My oncologist came down to see me & although this may seem strange considering the speciality, I always love to see him. A very sensible man who always puts my mind at ease regardless of the situation. A renal biopsy was the next step to get to the bottom of this. For anybody that has had a kidney biopsy.. My goodness they are not pleasant are they. The biopsy results came back to show that I had “bilateral pyelonephritis”. There was 60 percent scar tissue, perfuse swelling & my kidneys were quite damaged. Not Ideal really? After 11 days on one of the IV antibiotics, I started to improve & the fever went away. I was discharged & let home just in time for my 24th birthday.

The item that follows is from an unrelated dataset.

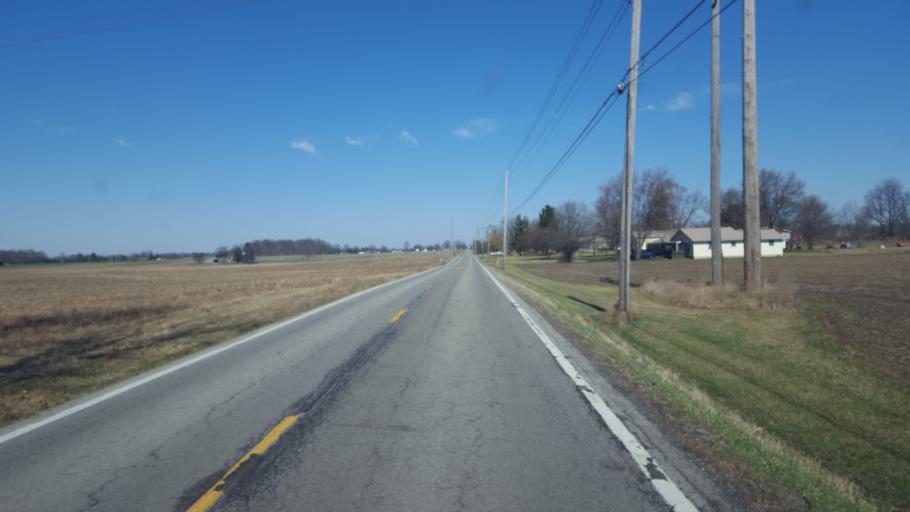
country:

I thought my experience in hospital in October with the UC was challenging, but nothing on earth could have prepared me for those 13 days. I experienced every emotion under the sun. I felt angry, frightened (at one point when I was really sick during the night I asked the doctor was I going to die) upset, frustrated & completely hard done by. Like a hormonal teenage girl x 1000.
I had a repeat kidney biopsy one week ago, & the results were positive thankfully. My kidneys showed signs of healing & improvement. We are finally on the way up!

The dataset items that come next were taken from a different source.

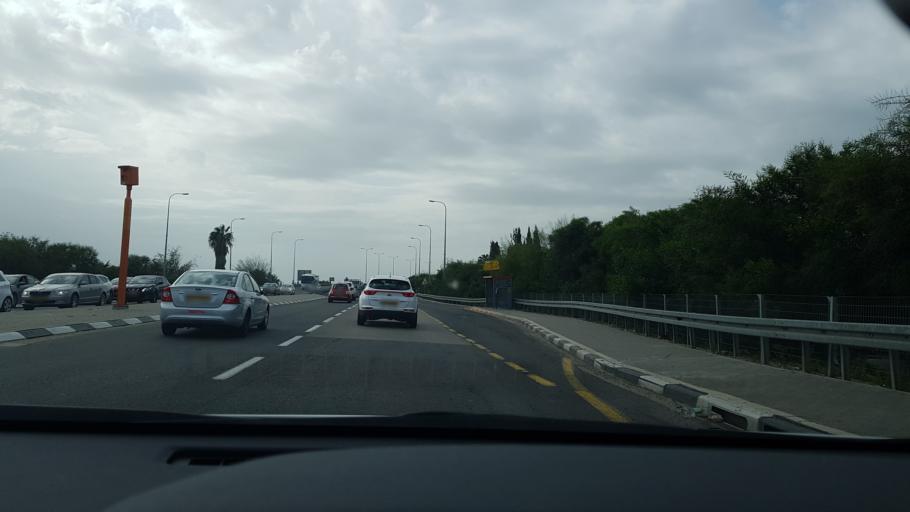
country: IL
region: Southern District
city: Ashqelon
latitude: 31.6659
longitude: 34.6065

I’ve always believed things to happen in 3’s. Good & bad. Maybe this is my third. I went from being a student doctor.. taking patient’s histories, performing exams, shadowing teams.. to the next day being an in-patient in a hospital bed feeling vulnerable, fragile,scared. Through every challenging experience I’ve had in my 24 years on this earth, I always find that there is a blessing , a lesson in everything that I’m faced with. This year, with all it’s health obstacles, has fully cemented for me my passion & drive to pursue a career in medicine. I want to be the type of doctor that I would like to meet. I hope to never underestimate or take for granted the power of a smile or kind word, because I ,as a patient, have been on the receiving end of this. It breaks my heart when I read & hear of all in the injustices & inequality in our health care system. There is so many cracks & flaws in the HSE, but what we do have to focus on us the thousands of nurses & doctors who work themselves to the bone for the betterment of their patients. I met junior doctors in the middle of the night who had bags under their eyes, coffee stained clothes, their bleeps going off constantly but still managed to treat me with the utmost humanity & dignity. A nurse on my ward who soothed a distressed elderly woman & rubbed her head until she fell back asleep. A member of the catering staff who remembered what yogurt I liked & brought me one every morning. These are the unsung heroes of our society. The women & men working behind the scenes holding our healthcare system together at the seams despite all the daily walls they encounter.
I am going to sign off by leaving these words here that a dear friend sent me when I needed them the most.
“We are all broken & damaged, & we aren’t quite fixed yet. A lot of us have gone through hell. And do you know what? We came back. We came back stronger. And do you know why? Because we are warriors. And warriors fight.”